When are facial expressions an enhancement of your trombone playing, and when are facial expressions a detriment to your performing?

FACIAL EXPRESSIONS IN PLAYING THE TROMBONE ARE A POSITIVE WHEN THEY’RE SHOWING THE JOY YOU’RE FEELING WHEN YOU PERFORM. THEY’RE A NEGATIVE WHEN THEY’RE REINFORCING YOUR STRUGGLE TO MAKE IT THROUGH THE PERFORMANCE.

The question is, do the facial expressions of intense determination to make it through a piece help? No! You may make it, but it will be at a physical cost. What a trombone player’s face does when it is “helping” you hold it together, is that tense facial expressions of determination are reinforcing tension and poor posture and poor technique throughout the body.

Posture and technique can still be poor even if the trombone player’s technique and posture are inherently good, if the trombone player is tensing to hold the performance together. What this means is you can play from beautiful postural alignment and elegant trombone technique, but the moment you tense your face and whole body, you are compressing all of the joints in your body.

You may look good, but this excessive facial and whole body tension means you AREN’T doing the posture and technique that you appear to be doing.

What role do facial expressions play in compromising your trombone playing? There is a term used in weightlifting. It is called “recruiting”. Recruiting during a lift means you tense up parts of your body unnecessarily for the lift. The most obvious example is scrunching up your face as you lift. It does not help, and it is usually unconscious to the weightlifter.

So, when you “recruit” your face to play the trombone, you are doing way too much unnecessary work to play. Simply, you cannot play the trombone with struggle in your face, without this affecting your technique and posture.

There is another important piece to this. What do you think the audience is thinking and experiencing when they watch you struggle in a performance with your face telegraphing your struggle to the listeners? IT STRESSES OUT THE AUDIENCE! This means the listeners can’t truly enjoy the performance, if it is obvious you’re on the verge of losing it.

Years ago I went to see a very famous classical guitarist in concert. You could tell by his nonstop changing facial expressions (almost facial contortions), he was really afraid as he performed. It was intolerable for me. He was truly a fine performer, so I closed my eyes for the rest of the concert.

When you apply the Alexander Technique principles of good posture and great technique to trombone playing, one of the best gifts you can give to yourself, is to lovingly make your whole body part of your trombone technique.

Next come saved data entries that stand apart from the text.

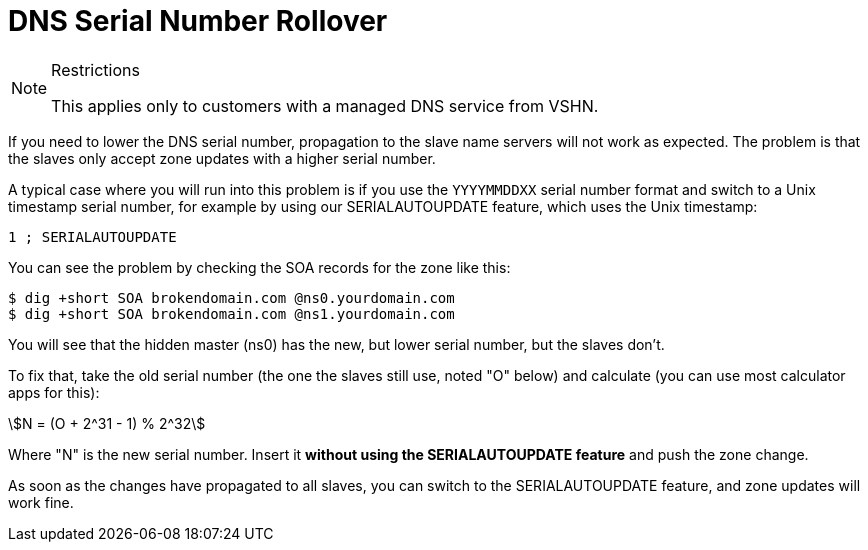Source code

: = DNS Serial Number Rollover

[NOTE]
.Restrictions
--
This applies only to customers with a managed DNS service from VSHN.
--

If you need to lower the DNS serial number, propagation to the slave name servers will not work as expected. The problem is that the slaves only accept zone updates with a higher serial number.

A typical case where you will run into this problem is if you use the `YYYYMMDDXX` serial number format and switch to a Unix timestamp serial number, for example by using our SERIALAUTOUPDATE feature, which uses the Unix timestamp:

[source,bash]
--
1 ; SERIALAUTOUPDATE
--

You can see the problem by checking the SOA records for the zone like this:

[source,bash]
--
$ dig +short SOA brokendomain.com @ns0.yourdomain.com
$ dig +short SOA brokendomain.com @ns1.yourdomain.com
--

You will see that the hidden master (ns0) has the new, but lower serial number, but the slaves don't.

To fix that, take the old serial number (the one the slaves still use, noted "O" below) and calculate (you can use most calculator apps for this):

stem:[N = (O + 2^31 - 1) % 2^32]

Where "N" is the new serial number. Insert it *without using the SERIALAUTOUPDATE feature* and push the zone change.

As soon as the changes have propagated to all slaves, you can switch to the SERIALAUTOUPDATE feature, and zone updates will work fine.
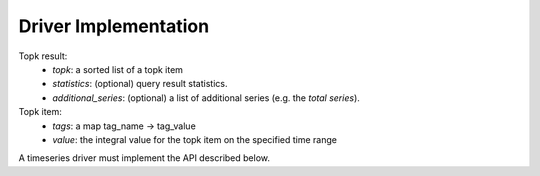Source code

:Driver Implementation
#####################

Topk result:
  - *topk*: a sorted list of a topk item
  - *statistics*: (optional) query result statistics.
  - *additional_series*: (optional) a list of additional series (e.g. the *total series*).

Topk item:
  - *tags*: a map tag_name -> tag_value
  - *value*: the integral value for the topk item on the specified time range

A timeseries driver must implement the API described below.

.. doxygenfile:: driver.lua.cpp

What does this mean? It means that you don’t unconsciously let any part of your body compromise making the trombone as easy to play as possible. For yourself and the audience, this gift of having a joyous face reinforce beautiful technique and posture and interpretation rather than struggle, is a remarkable thing to offer to everyone listening. So, let your face express your love and contentment with your performance, rather than reinforcing discontent and fear.

ISN’T IT TIME THAT TRYING AND STRUGGLE BE RELEASED FROM YOUR TROMBONE TECHNIQUE?